Currently, the Stenslands are using 30 percent of the 17,000 pounds of their daily milk production for their creamery and their branded products. However, they hope to increase that substantially in the next few months.

"Within the end of the year I think our goal would be to be in the 60-percent area," Stensland says.

The on-farm creamery is unique because they use various processing techniques larger plants do not or cannot because of their size. One is vat pasteurization, which is more labor intensive, but Stensland thinks it improves the taste of their fluid milk products because the milk is kept closer to its natural state.

"With vat pasteurization we're using the low-heat process, where the temperature is raised to 142 degrees for 30 minutes rather than the high temp. I think that makes the difference in the taste of the milk and our customers tell us that, as well," he says.

Stensland says they process a number of different types of fluid milk.

"We do a fat-free, a 1 percent, a 2 percent, a whole, a non-homogenized whole, and then we also branched out into a chocolate milk, strawberry milk, a latte," he says.

That taste transfers to their butters and cheeses, but it's ice cream that has quickly made them a household name in the tri-state area.

"Ice cream, that's our big thing," Stensland says. "We do a number of different flavors of ice cream. I think with the retail location in Sioux Falls, there's probably 26 different flavors of ice cream."

They've also expanded into 50 other outlets, such as daycares, coffee shops and grocery stores.

"We have quite a few HyVees here in Sioux Falls, the Sunshines in the surrounding area, the Fairways," he says.
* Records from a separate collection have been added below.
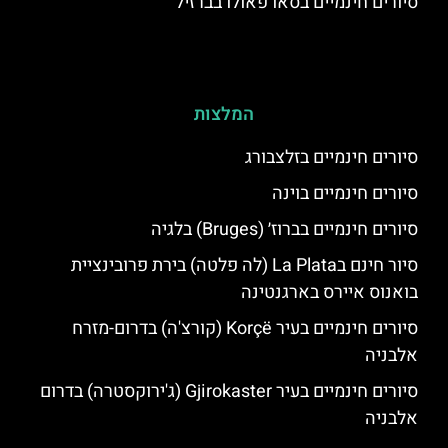
סיורים חינמיים בסאו פאולו בברזיל
המלצות
סיורים חינמיים בזלצבורג
סיורים חינמיים בוינה
סיורים חינמיים בברוז׳ (Bruges) בלגיה
סיור חינם בLa Plata (לה פלטה) בירת פרובינציית
בואנוס איירס בארגנטינה
סיורים חינמיים בעיר Korçë (קורצ'ה) בדרום-מזרח
אלבניה
סיורים חינמיים בעיר Gjirokaster (ג'ירוקסטרה) בדרום
אלבניה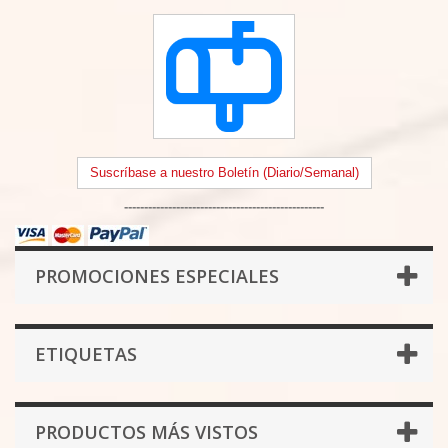
Suscríbase a nuestro Boletín (Diario/Semanal)
--------------------------------------------------
PROMOCIONES ESPECIALES
ETIQUETAS
PRODUCTOS MÁS VISTOS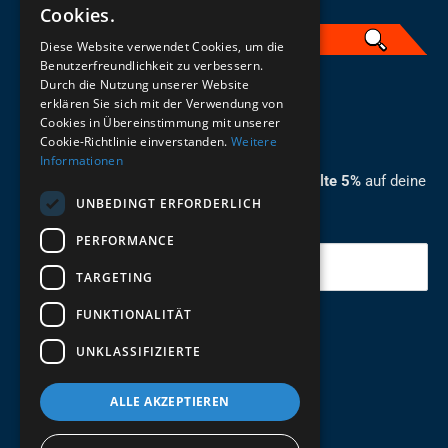
Cookies.
Diese Website verwendet Cookies, um die
Benutzerfreundlichkeit zu verbessern.
Durch die Nutzung unserer Website
German
erklären Sie sich mit der Verwendung von
Cookies in Übereinstimmung mit unserer
ZUM NEWSLETTER ANMELDEN
Cookie-Richtlinie einverstanden.
Weitere
Informationen
Melde dich jetzt zum Newsletter an und erhalte 5%
auf deine
UNBEDINGT ERFORDERLICH
erste Bestellung.
PERFORMANCE
Deine Email
TARGETING
FUNKTIONALITÄT
Abschicken
UNKLASSIFIZIERTE
ALLE AKZEPTIEREN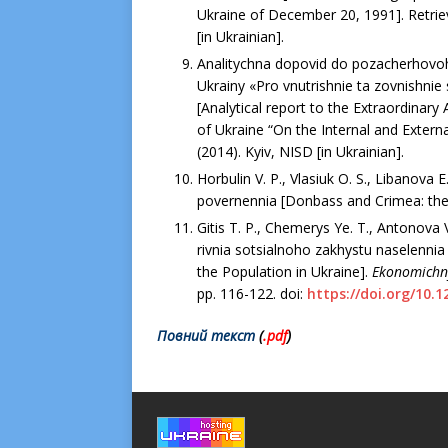
Ukraine of December 20, 1991]. Retri
[in Ukrainian].
Analitychna dopovid do pozacherhovoh
Ukrainy «Pro vnutrishnie ta zovnishnie
[Analytical report to the Extraordinar
of Ukraine “On the Internal and Externa
(2014). Kyiv, NISD [in Ukrainian].
Horbulin V. P., Vlasiuk O. S., Libanovа 
povernennia [Donbass and Crimea: the pr
Gitis T. P., Chemerys Ye. T., Antonova
rivnia sotsialnoho zakhystu naselennia 
the Population in Ukraine].
Ekonomichn
рр. 116-122. doi:
https://doi.org/10.
Повний текст
(
.pd
f
)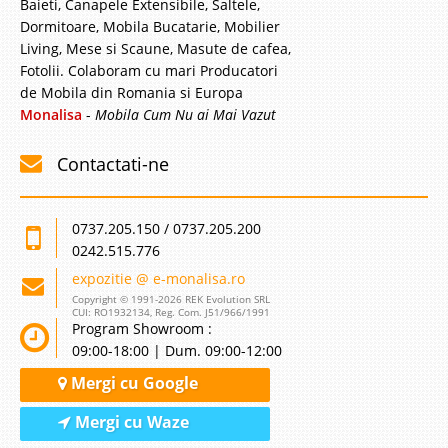
Baieti, Canapele Extensibile, Saltele,
Dormitoare, Mobila Bucatarie, Mobilier
Living, Mese si Scaune, Masute de cafea,
Fotolii. Colaboram cu mari Producatori
de Mobila din Romania si Europa
Monalisa
-
Mobila Cum Nu ai Mai Vazut
Contactati-ne
0737.205.150 / 0737.205.200
0242.515.776
expozitie @ e-monalisa.ro
Copyright © 1991-2026 REK Evolution SRL
CUI: RO1932134, Reg. Com. J51/966/1991
Program Showroom :
09:00-18:00 | Dum. 09:00-12:00
Mergi cu Google
Mergi cu Waze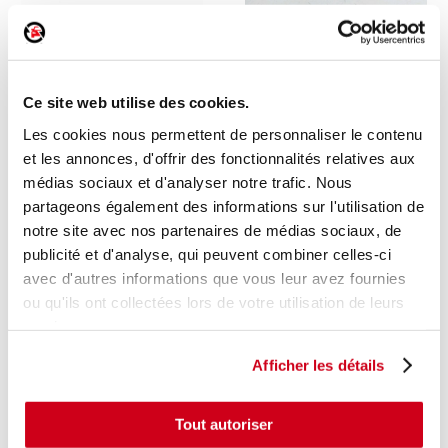
Clignotant gauche
Clignotant droit
Ce site web utilise des cookies.
1 en stock
1 en stock
Les cookies nous permettent de personnaliser le contenu
PEUGEOT 308 - 2 2017
SKODA OCTAVIA 1 2001
et les annonces, d'offrir des fonctionnalités relatives aux
174
40
,00 € TTC
,00 € TTC
médias sociaux et d'analyser notre trafic. Nous
partageons également des informations sur l'utilisation de
DÉCOUVRIR
DÉCOUVRIR
notre site avec nos partenaires de médias sociaux, de
publicité et d'analyse, qui peuvent combiner celles-ci
avec d'autres informations que vous leur avez fournies
ou qu'ils ont collectées lors de votre utilisation de leurs
services.
Afficher les détails
Tout autoriser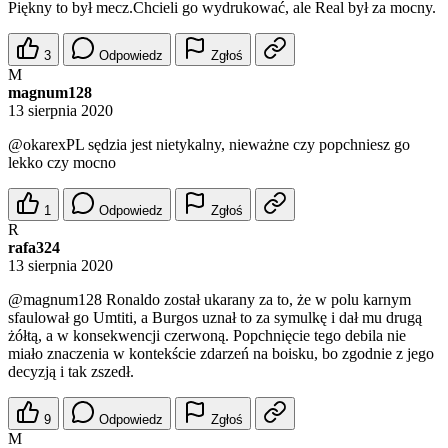
Piękny to był mecz.Chcieli go wydrukować, ale Real był za mocny.
3
Odpowiedz
Zgłoś
M
magnum128
13 sierpnia 2020
@okarexPL
sędzia jest nietykalny, nieważne czy popchniesz go
lekko czy mocno
1
Odpowiedz
Zgłoś
R
rafa324
13 sierpnia 2020
@magnum128
Ronaldo został ukarany za to, że w polu karnym
sfaulował go Umtiti, a Burgos uznał to za symulkę i dał mu drugą
żółtą, a w konsekwencji czerwoną. Popchnięcie tego debila nie
miało znaczenia w kontekście zdarzeń na boisku, bo zgodnie z jego
decyzją i tak zszedł.
9
Odpowiedz
Zgłoś
M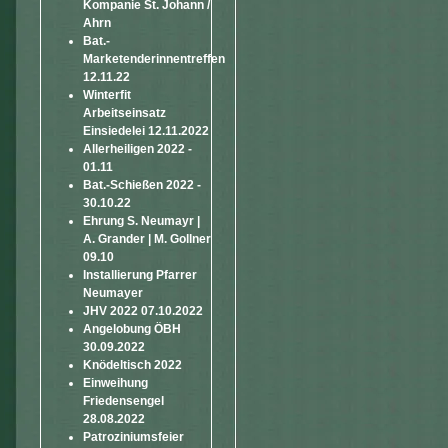
Kompanie St. Johann /
Ahrn
Bat.-
Marketenderinnentreffen
12.11.22
Winterfit
Arbeitseinsatz
Einsiedelei 12.11.2022
Allerheiligen 2022 -
01.11
Bat.-Schießen 2022 -
30.10.22
Ehrung S. Neumayr |
A. Grander | M. Gollner
09.10
Installierung Pfarrer
Neumayer
JHV 2022 07.10.2022
Angelobung ÖBH
30.09.2022
Knödeltisch 2022
Einweihung
Friedensengel
28.08.2022
Patroziniumsfeier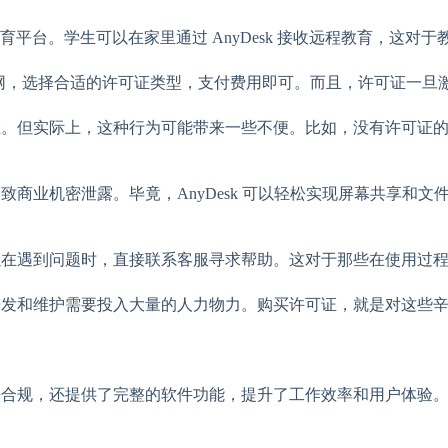
平台。学生可以在家里通过 AnyDesk 接收远程教育，这对
esk 官网，选择合适的许可证类型，支付费用即可。而且，许可证
可证。但实际上，这种行为可能带来一些不便。比如，没有许可证的 
会导致商业机密泄露。毕竟，AnyDesk 可以轻松实现屏幕共享
你可以在遇到问题时，直接联系客服寻求帮助。这对于那些在使用
件的开发和维护需要投入大量的人力物力。购买许可证，就是对这些
合法合规，还提供了完整的软件功能，提升了工作效率和用户体验。在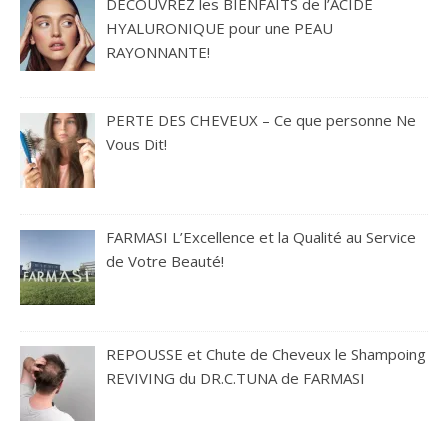
DÉCOUVREZ les BIENFAITS de l’ACIDE
HYALURONIQUE pour une PEAU
RAYONNANTE!
PERTE DES CHEVEUX – Ce que personne Ne
Vous Dit!
FARMASI L’Excellence et la Qualité au Service
de Votre Beauté!
REPOUSSE et Chute de Cheveux le Shampoing
REVIVING du DR.C.TUNA de FARMASI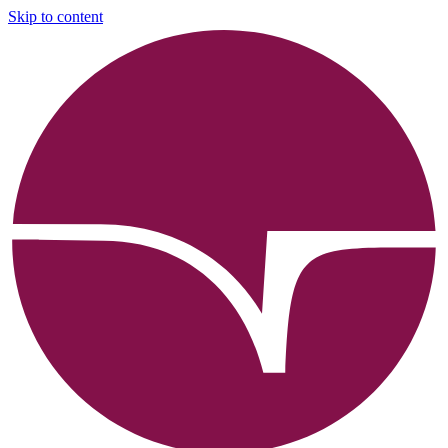
Skip to content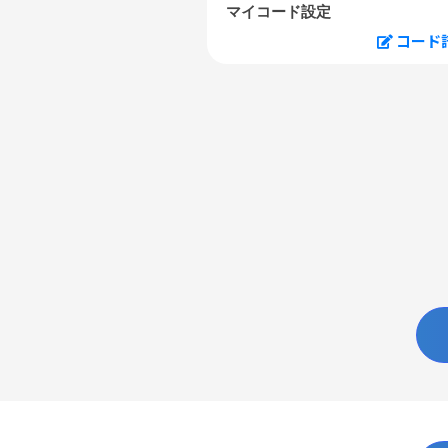
マイコード設定
コード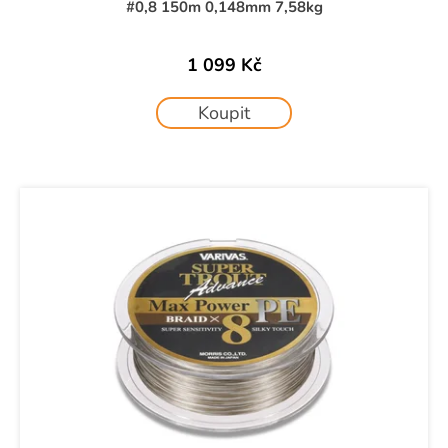
č
#0,8 150m 0,148mm 7,58kg
u
j
1 099 Kč
e
m
e
Koupit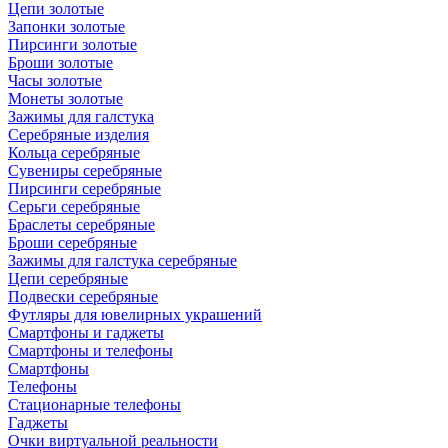
Цепи золотые
Запонки золотые
Пирсинги золотые
Броши золотые
Часы золотые
Монеты золотые
Зажимы для галстука
Серебряные изделия
Кольца серебряные
Сувениры серебряные
Пирсинги серебряные
Серьги серебряные
Браслеты серебряные
Броши серебряные
Зажимы для галстука серебряные
Цепи серебряные
Подвески серебряные
Футляры для ювелирных украшений
Смартфоны и гаджеты
Смартфоны и телефоны
Смартфоны
Телефоны
Стационарные телефоны
Гаджеты
Очки виртуальной реальности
With more consumers interested in buying local and knowing where their food comes from, they have also expanded into agritourism and offer farm tours.

"It's really neat because a lot of times you can bring the people out, and they can come to our farm, they can actually see from the beginning to the end," Stensland says.

While the Stenslands have had success with their products, they aren't raking in the profits yet.

"That cash flow thing would really be nice to get to the point where we can at least cash flow, let alone even make any money," he laughs. "And it's coming, it just takes time."

However, he says they are encouraged by their growth and excited about the future.